Of the material below, only the lines from the line containing "grid-template-columns: repeat(3, 1fr)" down to the line containing "text: 44.2% ->" belong in the answer, written out exactly.

Task material —
======

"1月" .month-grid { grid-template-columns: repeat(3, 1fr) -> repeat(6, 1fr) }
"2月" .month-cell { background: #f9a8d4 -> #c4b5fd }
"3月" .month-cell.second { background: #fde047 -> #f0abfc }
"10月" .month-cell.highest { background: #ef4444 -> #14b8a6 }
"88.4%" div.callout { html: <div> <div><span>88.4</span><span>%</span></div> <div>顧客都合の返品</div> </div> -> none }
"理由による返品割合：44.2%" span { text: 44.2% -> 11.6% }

======

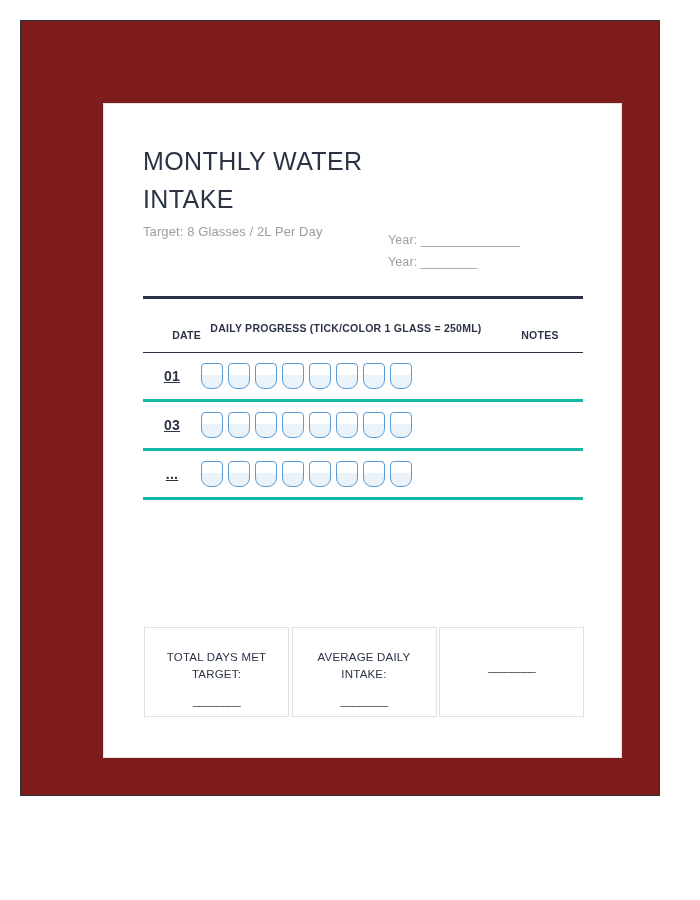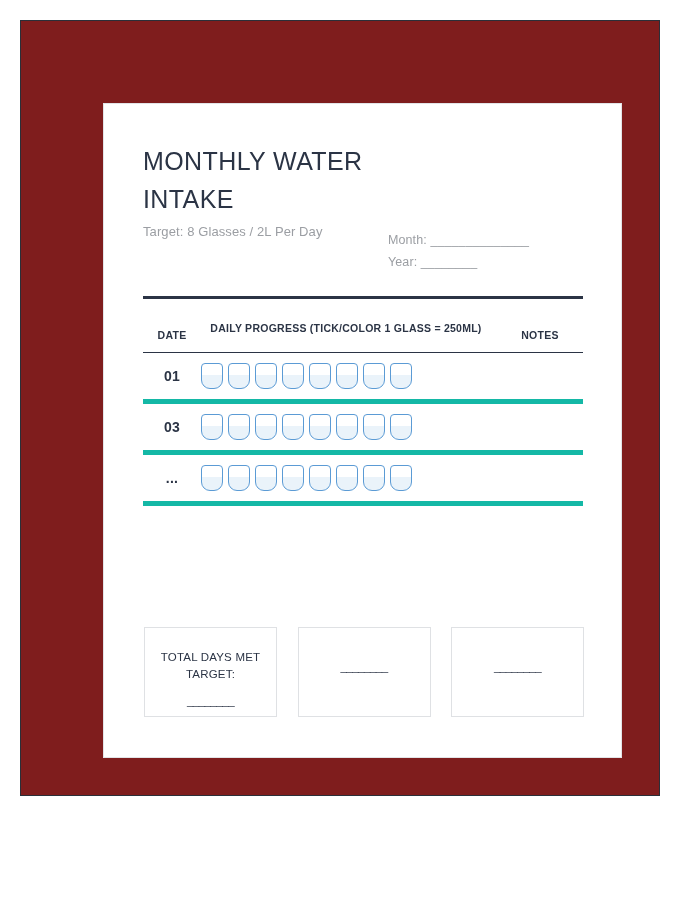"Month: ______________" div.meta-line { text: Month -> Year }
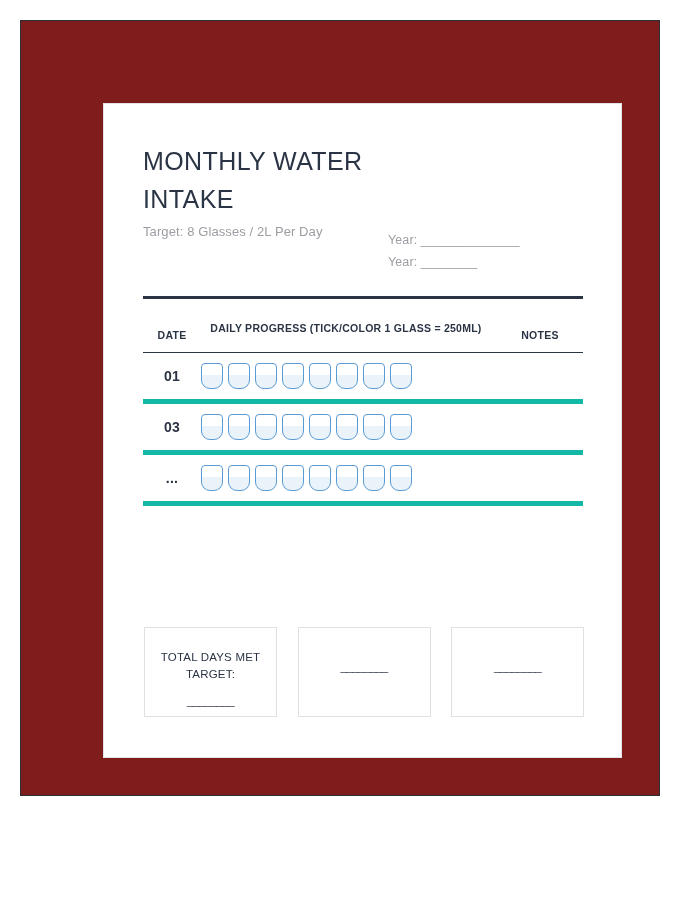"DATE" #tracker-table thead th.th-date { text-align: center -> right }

======

Result of the exercise —
"1月" .month-grid { grid-template-columns: repeat(3, 1fr) -> repeat(6, 1fr) }
"2月" .month-cell { background: #f9a8d4 -> #c4b5fd }
"3月" .month-cell.second { background: #fde047 -> #f0abfc }
"10月" .month-cell.highest { background: #ef4444 -> #14b8a6 }
"88.4%" div.callout { html: <div> <div><span>88.4</span><span>%</span></div> <div>顧客都合の返品</div> </div> -> none }
"理由による返品割合：44.2%" span { text: 44.2% -> 11.6% }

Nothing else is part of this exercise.